Hector muss geradezu zwanghaft fiese Gehirndämonen zeichnen, solange bis sein bester Freund verschwindet

Hector muss geradezu zwanghaft zeichnen, darin seinem Schöpfer Uli Oesterle nicht unähnlich. Fiese Gehirndämonen sind das Thema seiner Kunst Und um deren Wirken geht es auch der "Der halbautomatische Wahnsinn. Teil1 / Fern von Osaka".

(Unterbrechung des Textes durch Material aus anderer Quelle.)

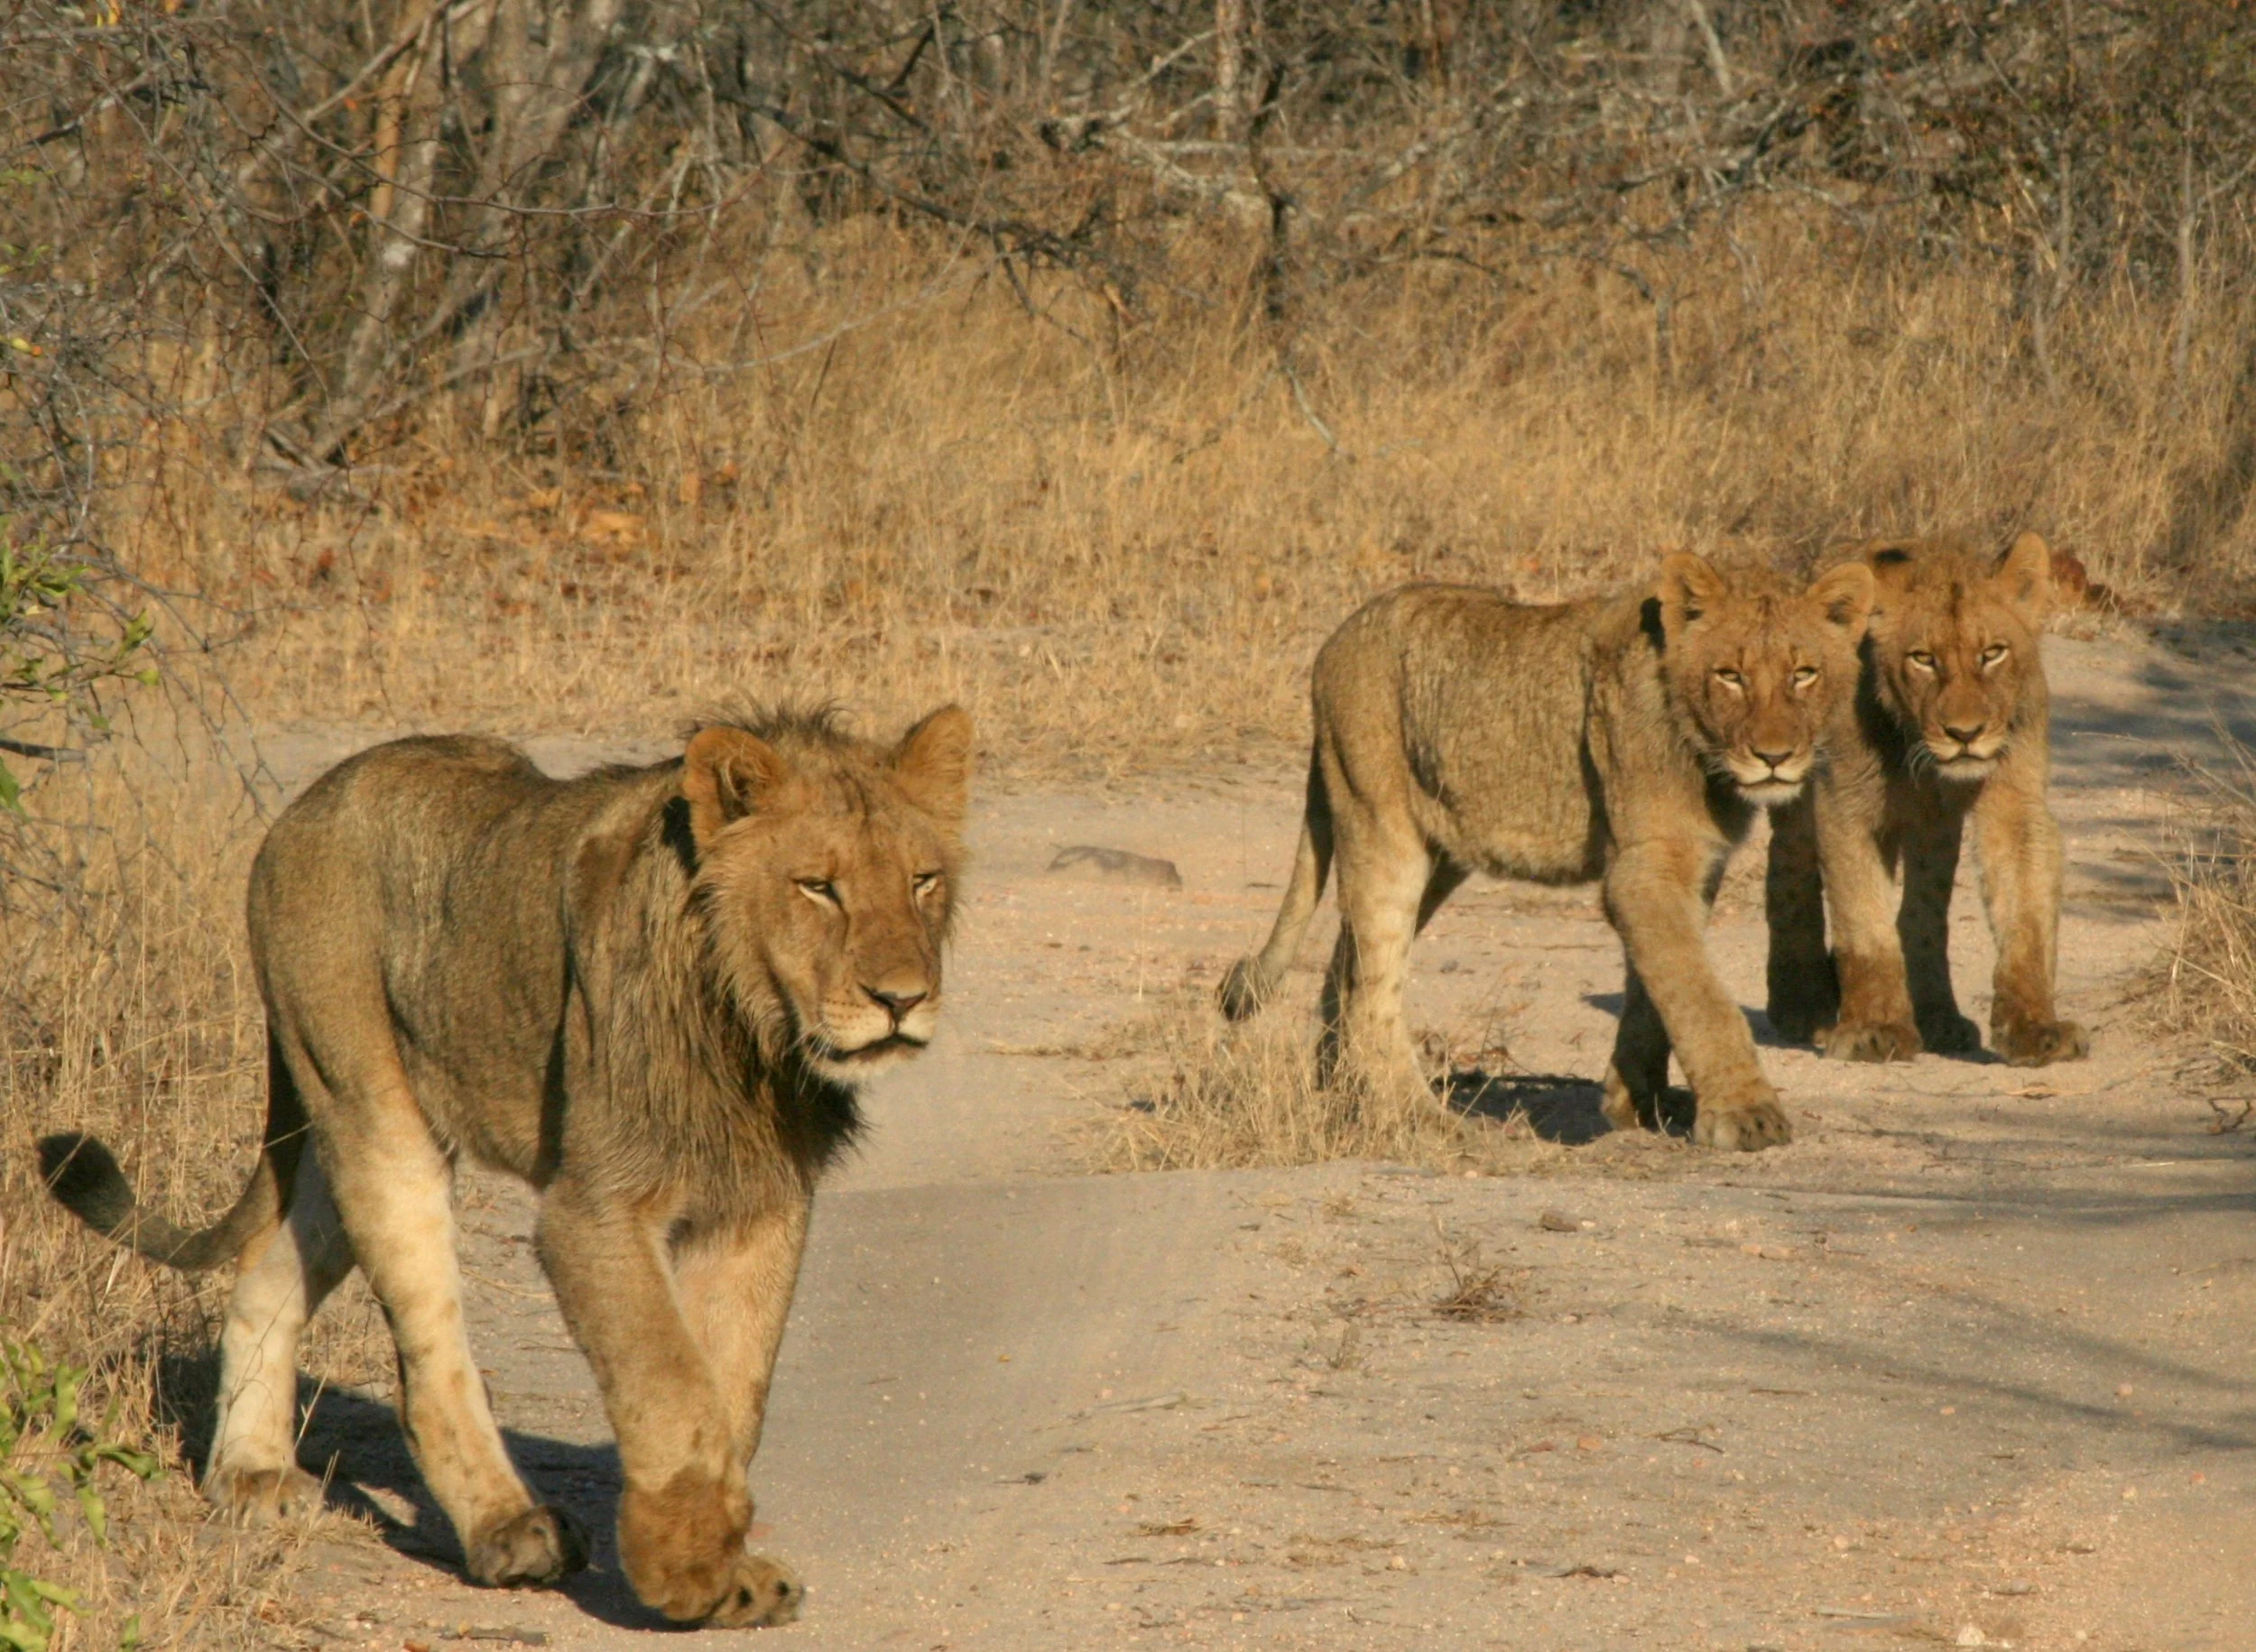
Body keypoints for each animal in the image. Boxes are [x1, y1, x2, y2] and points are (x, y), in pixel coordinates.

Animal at [38, 704, 972, 1627]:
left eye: (923, 881)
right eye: (818, 886)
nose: (902, 999)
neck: (754, 1034)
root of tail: (307, 802)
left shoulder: (759, 1203)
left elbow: (733, 1389)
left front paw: (725, 1568)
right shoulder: (594, 1206)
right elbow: (671, 1382)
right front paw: (685, 1571)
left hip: (339, 1126)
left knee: (265, 1274)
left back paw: (249, 1474)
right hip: (375, 1110)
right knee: (427, 1355)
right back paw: (508, 1530)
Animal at [1219, 554, 1875, 1151]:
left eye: (1805, 674)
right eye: (1730, 675)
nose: (1774, 756)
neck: (1704, 752)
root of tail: (1334, 639)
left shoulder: (1691, 867)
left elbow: (1653, 988)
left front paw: (1635, 1100)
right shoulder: (1645, 868)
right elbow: (1700, 996)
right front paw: (1745, 1115)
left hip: (1437, 854)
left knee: (1347, 966)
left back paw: (1342, 1092)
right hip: (1380, 823)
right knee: (1375, 988)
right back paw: (1419, 1119)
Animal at [1765, 531, 2088, 1067]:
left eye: (1992, 653)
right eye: (1923, 659)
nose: (1965, 734)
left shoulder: (2014, 800)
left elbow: (2025, 921)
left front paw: (2034, 1028)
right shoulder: (1844, 804)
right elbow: (1865, 926)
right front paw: (1874, 1028)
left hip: (1932, 829)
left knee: (1924, 915)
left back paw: (1940, 1019)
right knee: (1789, 872)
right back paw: (1802, 1005)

Die Welt von Hector besteht aus einer Überdosis Techno-, Künstler-, Drogen- und Discoszene. Lebensmotto: Leere Kühlschränke - volle Lokale. Hinzu kommen die Zutaten des Hohen Liedes von Künstlern und Freundschaft: Bier, Musik, Jägermeister, nicht zuletzt die Babes. Mitten in der Nacht verschwindet der D.J. Osaka aus der der Diskothek "Robot Mitchum". Er hinterlässt keine Spuren, dafür aber bislang verborgenes Privatleben. Wurde er von fiesen Gehirn-Gnomen entführt? Die Suche nach der Antwort treibt Hector in die Hölle, stilecht im Hinterzimmer einer Trinkerkneipe gelegen. Dort erfährt er Weisheiten aus der Welt der Verstorbenen, wie: "Tote Mädel können so kalt sein."

Szene und Mystery

Soweit klingt das alles vertraut - auch dass die Welt in Form eines durchgeknallten DJ´s gerettet werden muss, ist eine eher übliche Aufgabe. Doch Uli Oesterle mischt einen durchgeknallten, sinistren Cocktail und liefert finstere Ansichten aus der sonst so lieblichen Bayern-Mettropole. Besonders München-Fans dürften sich an ungewohnten Look der Stadt und der Winkel, die die Helden durchwanken, erfreuen.

Alptraum-Album

Düster-bezaubernd wird das Album, sobald der Leser sich in die Zeichnungen vertieft. Die Reduktion auf wenige, kräftige Grundfarben erreicht eine starke emotionale Färbung der Seiten. Eigenwillig geformte Personen hypnotisieren den Leser und ziehen ihre Bahn über großzügig gestalteten Seiten. Die Grenze zwischen Wirklichkeit und Wahnsinn verschwimmt. Eingebettet in tiefschwarze Schatten erscheint die aberwitzige Geschichte als das Normalste der Welt.